Siphon Overview
1. Use Siphon to Access a THREDDS Catalog¶
THREDDS is a server for providing remote access to datasets and a variety of server-side services. THREDDS make data access more uniform regardless of the on-disk format.
- Data Access Services:
- HTTP Download
- Web Mapping/Coverage Service (WMS/WCS)
- OPeNDAP
- NetCDF Subset Service
- CDMRemote
There is a server with real-time data setup at http://thredds.ucar.edu that we'll use to explore the capability of THREDDS and learn how to access data. Let's open that link and explore in the browser what's available on THREDDS. Explore the NEXRAD level 3 data specifically.
THREDDS Catalogs¶
- XML descriptions of data and metadata
- Access methods
- Easily processed with
siphon.catalog.TDSCatalog
from datetime import datetime, timedelta
from siphon.catalog import TDSCatalog
Let's get data from yesterday at this time. We'll use the timedelta object to do this in an easy way.
date = datetime.utcnow() - timedelta(days=1)
print(date)
We'll then go find the URL for the level 3 radar data. Let's get the N0Q (tilt 1 base reflectivity) for the LRX radar. Notice that we change the html
extension to xml
. Siphon will do that for us, but issue a warning.
cat = TDSCatalog('http://thredds.ucar.edu/thredds/catalog/nexrad/level3/'
f'N0Q/LRX/{date:%Y%m%d}/catalog.xml')
cat.datasets
2. Filtering Data¶
We could manually look through that list above and figure out what dataset we're looking for and generate that name (or index). Siphon provides some helpers to simplify this process, provided the names of the dataset follow a pattern with the timestamp in the name:
request_time = date.replace(hour=18, minute=30, second=0, microsecond=0)
ds = cat.datasets.filter_time_nearest(request_time)
ds
We can also find the list of datasets within a time range:
datasets = cat.datasets.filter_time_range(request_time, request_time + timedelta(hours=1))
print(datasets)
- Starting from http://thredds.ucar.edu/, find the level 2 radar data for the Tulsa, OK radar (KINX) for the previous day.

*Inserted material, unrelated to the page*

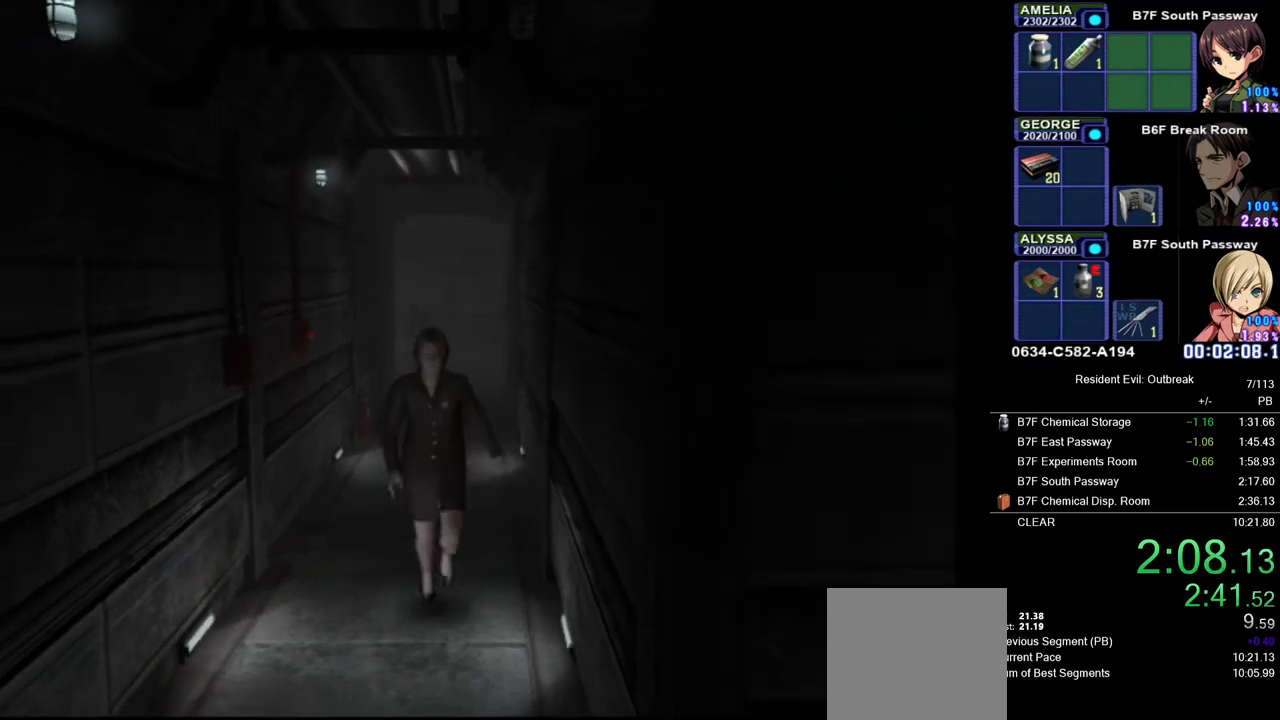
{"buttons": ["CROSS", "DPAD_UP"], "left_stick": "center", "right_stick": "center", "events": []}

- Grab the URL and create a TDSCatalog instance.
- Using Siphon, find the data available in the catalog between 12Z and 18Z on the previous day.
# YOUR CODE GOES HERE
# %load solutions/datasets.py
# Cell content replaced by load magic replacement.

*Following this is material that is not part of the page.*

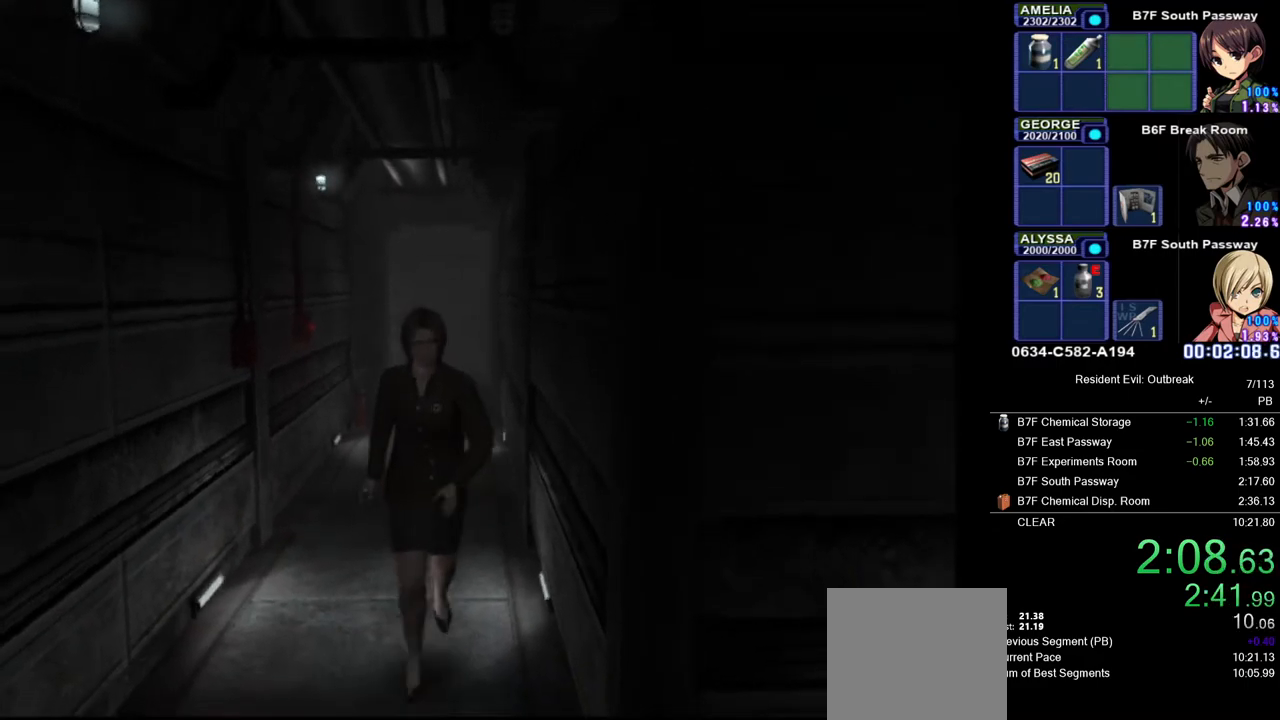
{"buttons": ["CROSS", "DPAD_UP"], "left_stick": "center", "right_stick": "center", "events": [[183, "left_stick", "right"], [433, "left_stick", "center"]]}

# Solution from above in case you had trouble
date = datetime.utcnow() - timedelta(days=1)
cat = TDSCatalog(f'https://thredds.ucar.edu/thredds/catalog/nexrad/level2/KINX/{date:%Y%m%d}/catalog.xml')
request_time = date.replace(hour=12, minute=0, second=0, microsecond=0)
datasets = cat.datasets.filter_time_range(request_time, request_time + timedelta(hours=6))
print(datasets)
3. Use Siphon to Perform Remote Data Access¶
Accessing catalogs is only part of the story; Siphon is much more useful if you're trying to access/download datasets.
For instance, using our data that we just retrieved:
# Solution from above in case you had trouble
date = datetime.utcnow() - timedelta(days=1)
cat = TDSCatalog(f'https://thredds.ucar.edu/thredds/catalog/nexrad/level2/KINX/{date:%Y%m%d}/catalog.xml')
request_time = date.replace(hour=12, minute=0, second=0, microsecond=0)
datasets = cat.datasets.filter_time_range(request_time, request_time + timedelta(hours=6))
ds = datasets[0]
We can ask Siphon to download the file locally:
ds.download()
Look in your file explorer panel or run the cell below to verify that we did actually download the file!
import os; os.listdir()
Or better yet, get a file-like object that lets us read
from the file as if it were local:
fobj = ds.remote_open()
data = fobj.read()
print(len(data))
This is handy if you have Python code to read a particular format.
It's also possible to get access to the file through services that provide netCDF4-like access, but for the remote file. This access allows downloading information only for variables of interest, or for (index-based) subsets of that data:
nc = ds.remote_access()
By default this uses CDMRemote (if available), but it's also possible to ask for OPeNDAP (using netCDF4-python). There is even XArray support which is great with the declarative plotting interface - more on that later.
print(list(nc.variables))